See the supplementary materials of the manuscript to fetch the complete list of reference IDs to download from NCBI using `datasets` or other tools.

## Step 3: Transcriptome Assembly
Assemble RNA-seq reads into de novo transcripts using Trinity (via Docker) to provide evidence for gene models.
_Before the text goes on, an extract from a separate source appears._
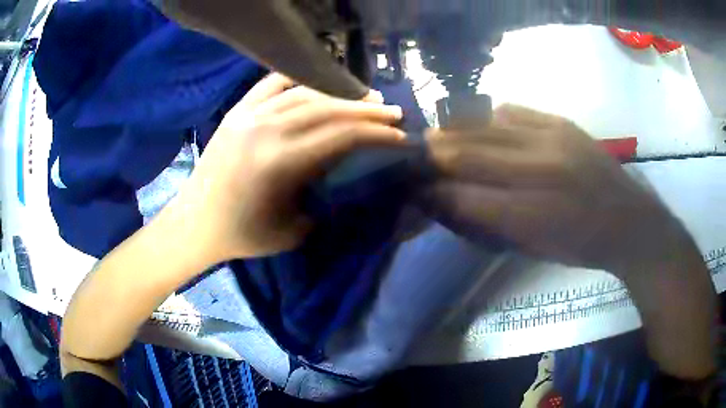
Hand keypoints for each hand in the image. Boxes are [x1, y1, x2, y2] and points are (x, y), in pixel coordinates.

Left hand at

This generates hints for annotation tools, improving accuracy in divergent eukaryotes.

- Run for each species using commands like:
  ```bash
  # Example for Saccharomyces cerevisiae
  docker run --mount type=bind,source="$(pwd)",target=/root/tmp annot-pipelines-stack transcriptome_assembly.sh \
    -l /root/tmp/SRR4368892_1.fastq.gz,/root/tmp/SRR4368902_1.fastq.gz \
    -r /root/tmp/SRR4368892_2.fastq.gz,/root/tmp/SRR4368902_2.fastq.gz \
    -g /root/tmp/Saccharomyces_cerevisiae_S288C.fasta -M 5000 -S RF -A
  ```
- Parameters: `-M` for max intron length, `-S` for strand, etc. (adjust per species' sequencing library).
- Outputs: `nr_transcripts.fasta` (assembled transcripts) and `nr_transcripts.gff3` (hints).

**Tips**: Stranded reads (e.g., `-S RF`) improve eukaryotes. Benchmarks in `docker/pipeline-commands.md` show ~45-80 min runtime. Replace file paths with your local data.
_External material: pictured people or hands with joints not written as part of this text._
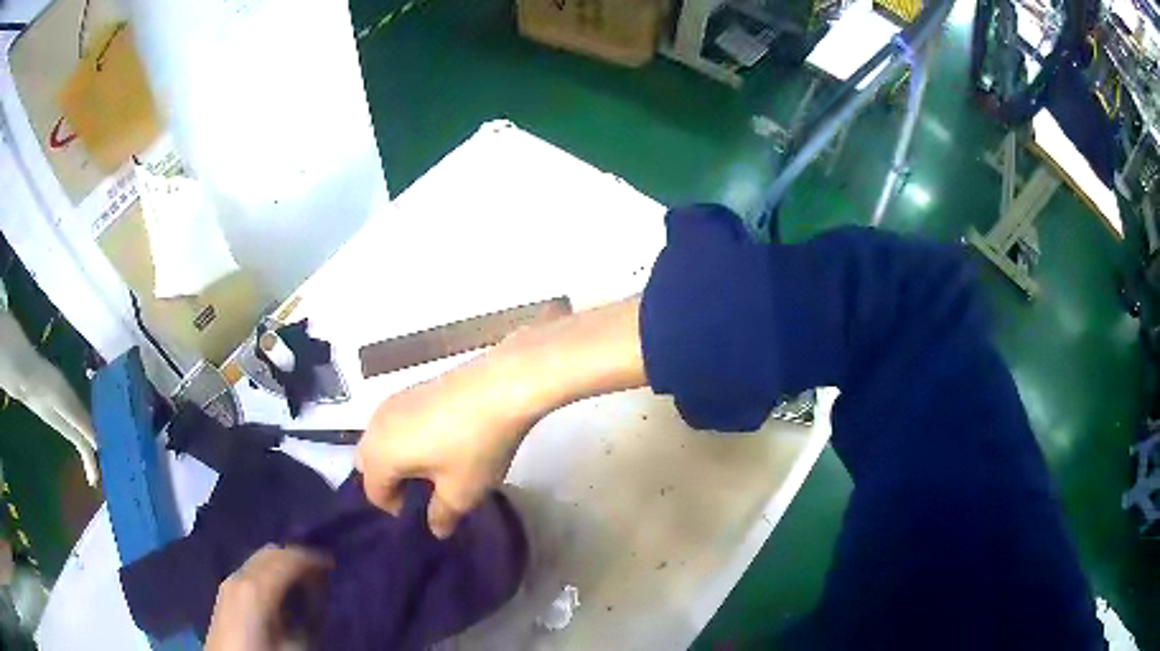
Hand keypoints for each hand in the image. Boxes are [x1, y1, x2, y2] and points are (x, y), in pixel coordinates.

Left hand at [205, 545, 331, 650]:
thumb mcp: (295, 645)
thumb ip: (308, 618)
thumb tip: (319, 598)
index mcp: (257, 587)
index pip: (288, 558)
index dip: (313, 557)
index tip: (333, 563)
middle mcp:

## Step 4: Annotation Tool Execution
Run multiple state-of-the-art annotation pipelines (BRAKER, GeMoMa, MAKER, Eukan) per species to generate gene predictions. Each tool uses RNA hints and homology references for comprehensive annotations.
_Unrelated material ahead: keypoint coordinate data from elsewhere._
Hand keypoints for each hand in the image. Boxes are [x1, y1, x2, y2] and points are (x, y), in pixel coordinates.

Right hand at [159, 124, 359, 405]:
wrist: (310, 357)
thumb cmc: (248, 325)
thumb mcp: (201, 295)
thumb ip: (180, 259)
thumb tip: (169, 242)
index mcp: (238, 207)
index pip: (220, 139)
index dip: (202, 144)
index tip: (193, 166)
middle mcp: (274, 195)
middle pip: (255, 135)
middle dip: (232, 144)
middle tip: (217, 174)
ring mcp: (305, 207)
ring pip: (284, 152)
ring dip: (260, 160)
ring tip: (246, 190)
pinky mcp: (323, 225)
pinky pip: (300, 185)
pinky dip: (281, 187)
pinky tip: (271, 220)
- Tools supported include:
  - **BRAKER**: Ab initio prediction with RNA hints.
  - **GeMoMa**: Synology-based evidence aggregation.
  - **MAKER**: Comprehensive pipeline with Augustus training.
  - **Eukan**: Protist-fungal specific optimizations.
- Example commands (from `docker/pipeline-commands.md`—use for reproducible runs):
  ```bash
  ./annot-docker braker braker.pl --species=Saccharomyces_cerevisiae_S288C \
    --genome=Saccharomyces_cerevisiae_S288C.fasta \
    --hints=hints_rnaseq.gff --prot_seq=protein_refs.faa --cores=20 --softmasking
  ./annot-docker gemoma java -jar /opt/gemoma/GeMoMa.jar CLI GeMoMaPipeline \
    t=genome.fasta s=own i=ref1 g=ref1_genomic.fna a=ref1_genomic.gff outdir=out
  ```
- Inputs: Genome FASTA, RNA hints (from Step 3), reference proteins (e.g., from NCBI).
- Outputs: GFF3/GTF files per tool and species.

## Step 5: Output Formatting and BUSCO Analysis
Standardize GFF/GTF outputs from Step 4 and assess completeness using BUSCO (via Docker).

- Run formatting scripts in `busco-and-annot-output-formatting-scripts/`:
  ```bash
  # Per species/tool (e.g., from output_dir)
  ./format_annot_output_Arabidopsis_thaliana.sh <input.gff> > output.gtf
  ```
- These scripts reformat to consistent BED12 or GTF, filter artifacts, and integrate BUSCO scores.
- BUSCO: Run on amino acid translations of predictions (e.g., via `busco_run.py` in containers) for completeness metrics.

**Outputs**: Cleaned annotations and BUSCO reports (.txt with scores). Scripts assume Unix-like tools (e.g., awk for parsing). One script per species—list in `ls *.sh` for 17 tested eukaryotes.

## Step 6: Data Analysis and Statistics
Process formatted outputs (from Step 5) into summary metrics and visualizations using R. Compute sensitivity/specificity, gene/exon/intron stats, and comparisons discussed in the manuscript.

- Run annot-data-prep scripts in `annot-data-prep-scripts/`:
  ```bash
  # In R, per species (loads data, transforms to tidy format)
  source('annot-data-prep-Arabidopsis_thaliana.R')
  # Outputs: Per-species datasets with metrics (e.g., gene counts, BUSCO scores)
  ```
- These R scripts ingest bed12-like files as structured tables, compute stats (e.g., overlap, accuracy), and prepare for aggregation.
- Run final analysis in `analyses/annot-analysis.R`: Load prep data, perform statistical tests (e.g., F1 scores, correlations), generate plots (e.g., ECDFs, heatmaps), and output figures/tables (e.g., `ecdf-gene-busco-summary.tiff`).
- Combine across species (e.g., via custom `build-annot-summaries.R` not in this repo): Merge datasets, run tests (e.g., Kruskal-Wallis in R), and plot reconstructions.
- **Final Outputs**: Tables/figures for gene-level, transcript/exon/intron metrics, and BUSCO overviews.